Najaarssynode 2019

- een impressie van ds. Oane Reitsma, Enschede - 

Op 14 en 15 november vond de najaarssynode plaats. Naast de benoeming van een nieuwe preses, ds. Marco Batenburg uit Gouda, die de komende 3,5 jaar gedurende de resterende termijn van de in september afgetreden preses Van Meggelen als synodevoorzitter zal dienen, stonden er deze keer vooral bezinningsonderwerpen (tussenrapportages) op de agenda over onderwerpen waar in 2020 over besloten zal moeten worden.

            (1) Het eerste tussenrapport was afkomstig van de werkgroep Ambt. Deze werkgroep zal, naar aanleiding van ambtsvragen die opkomen uit de praktijk in pioniersplekken en kleine gemeenten en uit de positie van kerkelijk werkers, in april 2020 een voorstel doen voor een hernieuwde ambtsvisie binnen de Kerk. Aan de hand van twee prikkelende stellingen voerden de synodeleden een oriënterend gesprek: (a) ‘het geordineerde ambt (predikant) moet helder onderscheiden blijven van de andere ambten in een gezonde ambtsvisie’; en (b) ‘elke gemeente heeft recht op een voorganger die bevoegd is Woord en Sacramenten te bedienen’. (2) De Commissie Werkzaam Vermogen richt zich op de vraag hoe de Kerk beleid kan ontwikkelen om het vele geld dat sommige plaatselijke gemeentes reserveren ‘werkzaam’ te maken en niet ‘op te potten’. Daar is het voor gegeven. Onroerend goed buiten beschouwing gelaten, gaat dit vaak om enorme bedragen (landelijk tussen € 1 en 2 miljard). (3) De Werkgroep Kleine Gemeenten bestudeert de vraag of de lichtere regels waarin de kerkorde voor kleine gemeentes reeds voorziet, genoeglijk bekend zijn in den lande, en of er anderszins ook lichtere regels kunnen gaan gelden, bijvoorbeeld zoals voor de pioniersplekken het geval is. Een achilleshiel is hierbij dat dergelijke regels niet moeten worden aangegrepen om soms met weinig visie als enige doel te hebben om als gemeente te blijven voortbestaan en samenwerking met andere gemeentes te lang uit te stellen. Alle drie de thema’s komen in het voorjaar terug.

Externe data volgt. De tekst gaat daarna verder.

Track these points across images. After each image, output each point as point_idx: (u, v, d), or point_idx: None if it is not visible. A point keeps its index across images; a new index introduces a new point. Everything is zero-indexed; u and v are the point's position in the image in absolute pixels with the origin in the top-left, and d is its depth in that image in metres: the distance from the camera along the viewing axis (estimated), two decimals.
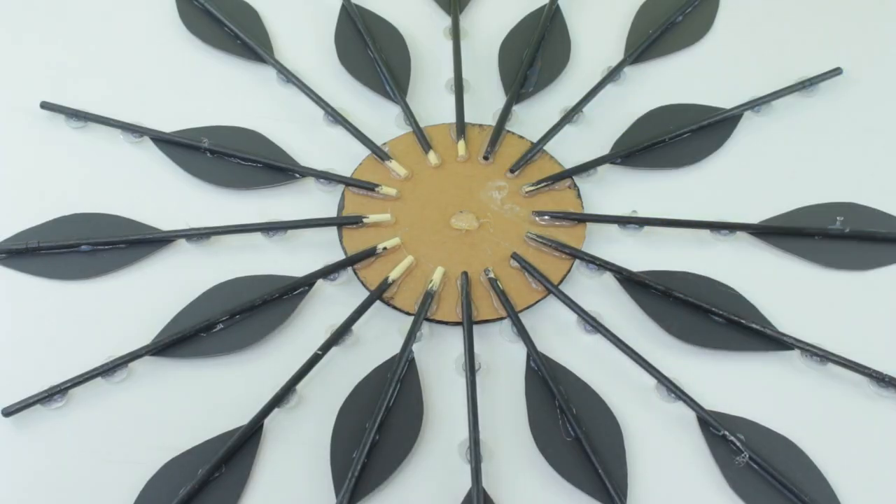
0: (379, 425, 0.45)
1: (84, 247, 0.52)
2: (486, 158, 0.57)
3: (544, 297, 0.52)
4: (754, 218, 0.55)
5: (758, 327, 0.50)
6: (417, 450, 0.46)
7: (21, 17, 0.63)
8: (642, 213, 0.55)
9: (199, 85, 0.60)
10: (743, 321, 0.50)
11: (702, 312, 0.51)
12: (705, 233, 0.54)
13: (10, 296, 0.50)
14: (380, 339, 0.50)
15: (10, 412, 0.45)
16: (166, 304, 0.50)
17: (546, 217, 0.54)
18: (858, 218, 0.55)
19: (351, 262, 0.52)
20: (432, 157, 0.56)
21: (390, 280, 0.51)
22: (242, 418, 0.45)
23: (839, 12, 0.67)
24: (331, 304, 0.51)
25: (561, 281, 0.52)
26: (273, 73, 0.61)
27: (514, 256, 0.52)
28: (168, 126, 0.57)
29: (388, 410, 0.46)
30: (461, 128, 0.58)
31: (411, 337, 0.49)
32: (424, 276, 0.52)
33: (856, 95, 0.62)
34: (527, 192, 0.56)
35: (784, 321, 0.50)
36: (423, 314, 0.50)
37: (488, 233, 0.54)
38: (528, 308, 0.51)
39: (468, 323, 0.49)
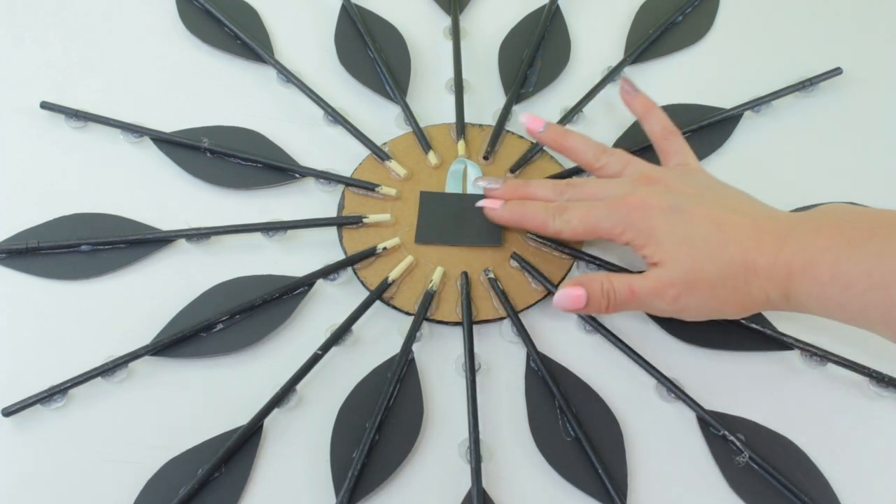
0: (379, 425, 0.45)
1: (84, 247, 0.52)
2: (486, 158, 0.57)
3: (544, 297, 0.51)
4: None
5: (758, 327, 0.50)
6: (417, 450, 0.46)
7: (21, 18, 0.63)
8: None
9: (198, 85, 0.60)
10: (743, 321, 0.50)
11: None
12: None
13: (10, 296, 0.50)
14: (380, 339, 0.50)
15: (10, 412, 0.45)
16: (166, 304, 0.50)
17: None
18: None
19: (351, 262, 0.52)
20: (432, 157, 0.56)
21: (390, 280, 0.51)
22: (242, 418, 0.45)
23: (839, 12, 0.67)
24: (331, 304, 0.51)
25: (561, 281, 0.52)
26: (273, 73, 0.61)
27: (514, 256, 0.52)
28: (168, 126, 0.57)
29: (388, 410, 0.46)
30: (461, 128, 0.58)
31: (411, 337, 0.49)
32: (424, 276, 0.52)
33: (856, 95, 0.62)
34: None
35: (784, 321, 0.50)
36: (423, 314, 0.50)
37: None
38: (528, 308, 0.51)
39: (468, 323, 0.49)
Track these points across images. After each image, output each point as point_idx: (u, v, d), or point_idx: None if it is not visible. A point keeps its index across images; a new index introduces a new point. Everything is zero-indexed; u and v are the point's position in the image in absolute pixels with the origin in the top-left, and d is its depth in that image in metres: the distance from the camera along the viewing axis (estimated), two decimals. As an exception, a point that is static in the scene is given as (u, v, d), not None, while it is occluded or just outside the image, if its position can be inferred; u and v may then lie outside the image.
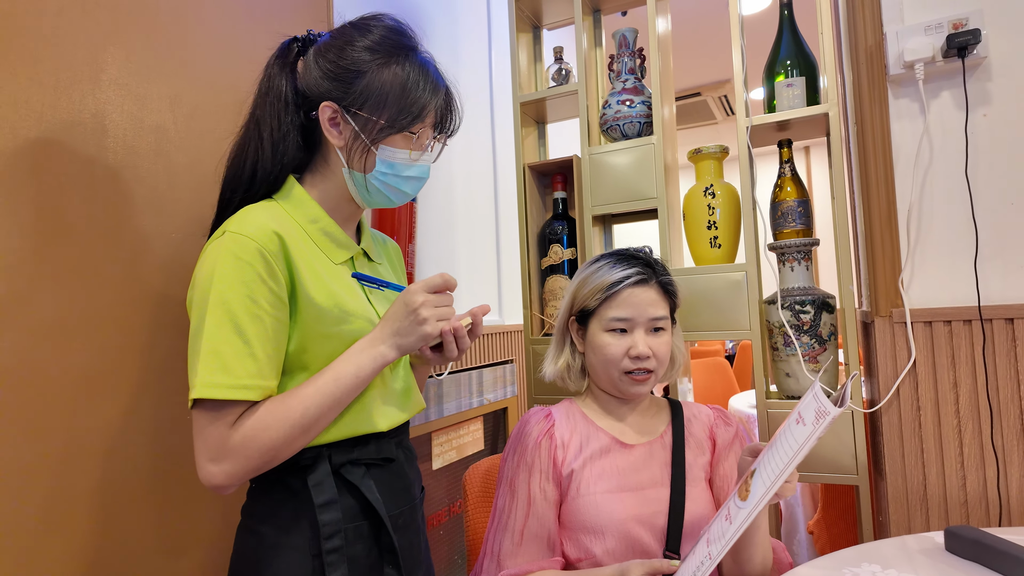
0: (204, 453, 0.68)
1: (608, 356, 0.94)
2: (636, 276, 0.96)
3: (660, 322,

            Dat pioniersplekken die zelfstandig willen worden onder voorwaarden veel ruimte voor experiment gegund moet worden, was afgelopen april al door de synode besloten. Nu dan moesten die ‘voorwaarden’ vastgesteld worden, wat voorlag in een voorstel voor een beleidskader voor kerngemeentes – want zo gaan deze gemeentes heten. Zij vallen niet onder een (algemene) kerkenraad, maar direct onder de classis (zoals andere gemeentes ook). Alleen pioniersplekken die al tussen de 5 en 15 jaar bestaan kunnen aanspraak maken op deze status. Overigens zullen bij lange na niet alle pioniersplekken dat willen, omdat het ook extra verplichtingen schept. Als uitgangspunt wordt gekozen voor ordinantie 2-5-2 (gemeenten van bijzondere aard), met door het beleidskader nader ingevulde voorwaarden. Om verbondenheid met en draagvlak bij de gevestigde gemeentes te hebben, moeten deze kerngemeenten minstens tien PKN-(doop)leden kennen. De kernraad van een gemeente moet (afgezien van een eventuele voorganger of predikant) bestaan uit drie leden. Een kernraad kan ook groter zijn en niet-ambtsdragers bevatten, maar minstens drie kernraadleden moeten belijdend lid zijn van de PKN. Er was vooral discussie over de sacramentsbevoegdheid van ouderling-pioniers. Gekozen is om de structuur dicht bij die van ouderling-kerkelijk werkers te houden: eventuele sacramentsbevoegdheid geldt uitsluitend voor de eigen pioniersplek, preekbevoegdheid voor alle pioniersplekken. Wel zijn daar vormings-, scholings- en geschiktheidseisen aan. Het tweede discussiepunt was de vraag of predikanten ook onbezoldigd voor een pioniersplek mogen werken. Hiervoor heeft de synode ruimte geschapen. De synode zal zelf besluiten over iedere komende aanvraag voor de status van kerngemeente. Beoogde kerngemeentes zullen in hun aanvraag begeleid worden door het Landelijk Dienstencentrum.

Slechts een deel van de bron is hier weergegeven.